Task objective →
Exact copies of all the lines below are required, with the pictures omitted.

Data extracts →
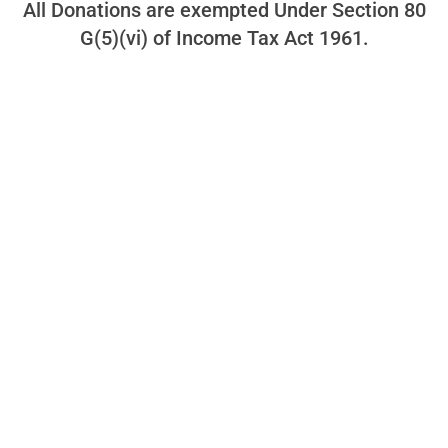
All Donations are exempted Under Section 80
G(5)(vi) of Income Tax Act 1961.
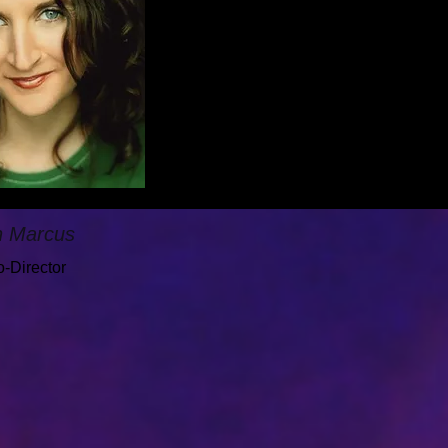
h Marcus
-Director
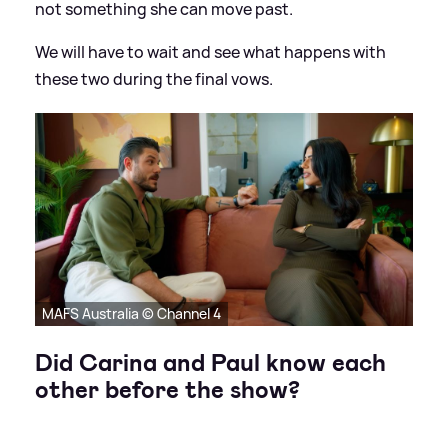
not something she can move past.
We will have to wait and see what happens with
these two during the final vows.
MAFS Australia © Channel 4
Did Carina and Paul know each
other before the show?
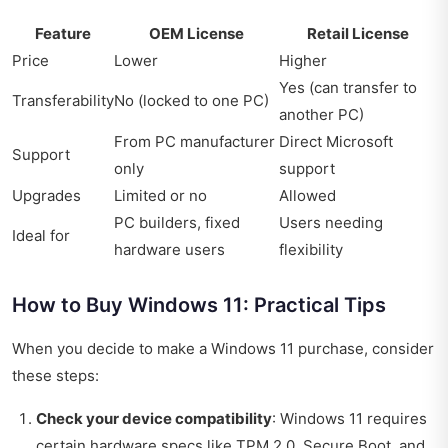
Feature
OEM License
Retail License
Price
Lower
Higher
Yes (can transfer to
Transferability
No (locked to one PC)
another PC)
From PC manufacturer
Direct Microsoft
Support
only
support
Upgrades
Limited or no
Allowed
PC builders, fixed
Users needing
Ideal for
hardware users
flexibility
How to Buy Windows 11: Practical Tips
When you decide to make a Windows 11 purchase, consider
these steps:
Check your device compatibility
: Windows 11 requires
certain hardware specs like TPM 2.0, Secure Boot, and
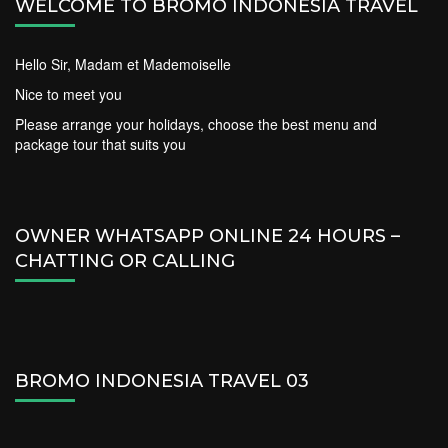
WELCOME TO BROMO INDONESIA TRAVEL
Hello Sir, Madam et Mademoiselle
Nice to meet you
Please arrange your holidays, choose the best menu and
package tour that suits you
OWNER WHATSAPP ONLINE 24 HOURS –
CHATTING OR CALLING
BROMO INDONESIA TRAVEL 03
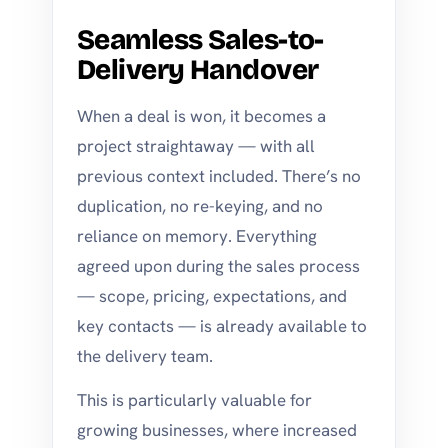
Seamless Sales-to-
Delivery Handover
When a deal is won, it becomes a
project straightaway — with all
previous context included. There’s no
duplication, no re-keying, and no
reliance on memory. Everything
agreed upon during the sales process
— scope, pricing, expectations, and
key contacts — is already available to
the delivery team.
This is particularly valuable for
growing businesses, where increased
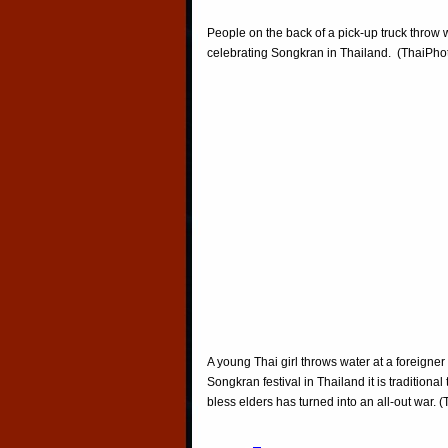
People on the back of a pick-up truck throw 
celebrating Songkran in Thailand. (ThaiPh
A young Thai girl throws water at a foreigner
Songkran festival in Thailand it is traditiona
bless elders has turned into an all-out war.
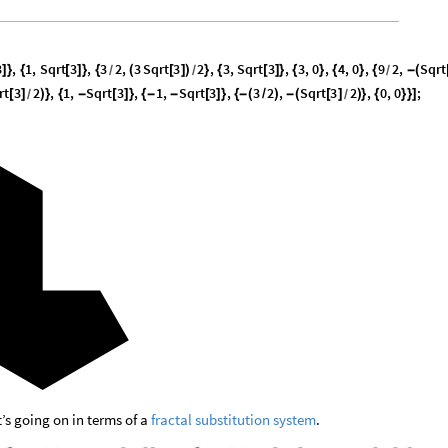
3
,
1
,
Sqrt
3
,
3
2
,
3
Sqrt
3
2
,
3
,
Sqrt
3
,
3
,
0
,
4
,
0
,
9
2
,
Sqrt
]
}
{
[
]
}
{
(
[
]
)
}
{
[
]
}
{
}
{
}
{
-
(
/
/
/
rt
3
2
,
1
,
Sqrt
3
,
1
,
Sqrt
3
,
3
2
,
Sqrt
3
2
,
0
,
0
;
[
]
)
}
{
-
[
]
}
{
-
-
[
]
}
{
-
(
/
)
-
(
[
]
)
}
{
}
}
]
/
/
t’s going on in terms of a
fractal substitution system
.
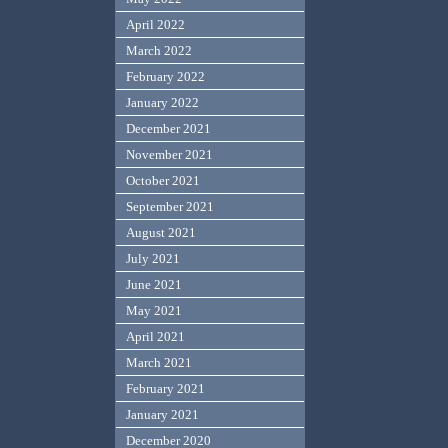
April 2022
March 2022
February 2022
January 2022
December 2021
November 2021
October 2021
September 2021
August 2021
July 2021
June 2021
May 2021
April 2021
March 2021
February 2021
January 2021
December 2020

Response to this exercise →
All Donations are exempted Under Section 80
G(5)(vi) of Income Tax Act 1961.
h Marcus
-Director
not something she can move past.
We will have to wait and see what happens with
these two during the final vows.
MAFS Australia © Channel 4
Did Carina and Paul know each
other before the show?
Feature
OEM License
Retail License
Price
Lower
Higher
Yes (can transfer to
Transferability
No (locked to one PC)
another PC)
From PC manufacturer
Direct Microsoft
Support
only
support
Upgrades
Limited or no
Allowed
PC builders, fixed
Users needing
Ideal for
hardware users
flexibility
How to Buy Windows 11: Practical Tips
When you decide to make a Windows 11 purchase, consider
these steps:
Check your device compatibility
: Windows 11 requires
certain hardware specs like TPM 2.0, Secure Boot, and
WELCOME TO BROMO INDONESIA TRAVEL
Hello Sir, Madam et Mademoiselle
Nice to meet you
Please arrange your holidays, choose the best menu and
package tour that suits you
OWNER WHATSAPP ONLINE 24 HOURS –
CHATTING OR CALLING
BROMO INDONESIA TRAVEL 03
Seamless Sales-to-
Delivery Handover
When a deal is won, it becomes a
project straightaway — with all
previous context included. There’s no
duplication, no re-keying, and no
reliance on memory. Everything
agreed upon during the sales process
— scope, pricing, expectations, and
key contacts — is already available to
the delivery team.
This is particularly valuable for
growing businesses, where increased
People on the back of a pick-up truck throw 
celebrating Songkran in Thailand. (ThaiPh
A young Thai girl throws water at a foreigner
Songkran festival in Thailand it is traditiona
bless elders has turned into an all-out war.
3
,
1
,
Sqrt
3
,
3
2
,
3
Sqrt
3
2
,
3
,
Sqrt
3
,
3
,
0
,
4
,
0
,
9
2
,
Sqrt
]
}
{
[
]
}
{
(
[
]
)
}
{
[
]
}
{
}
{
}
{
-
(
/
/
/
rt
3
2
,
1
,
Sqrt
3
,
1
,
Sqrt
3
,
3
2
,
Sqrt
3
2
,
0
,
0
;
[
]
)
}
{
-
[
]
}
{
-
-
[
]
}
{
-
(
/
)
-
(
[
]
)
}
{
}
}
]
/
/
t’s going on in terms of a
fractal substitution system
.
April 2022
March 2022
February 2022
January 2022
December 2021
November 2021
October 2021
September 2021
August 2021
July 2021
June 2021
May 2021
April 2021
March 2021
February 2021
January 2021
December 2020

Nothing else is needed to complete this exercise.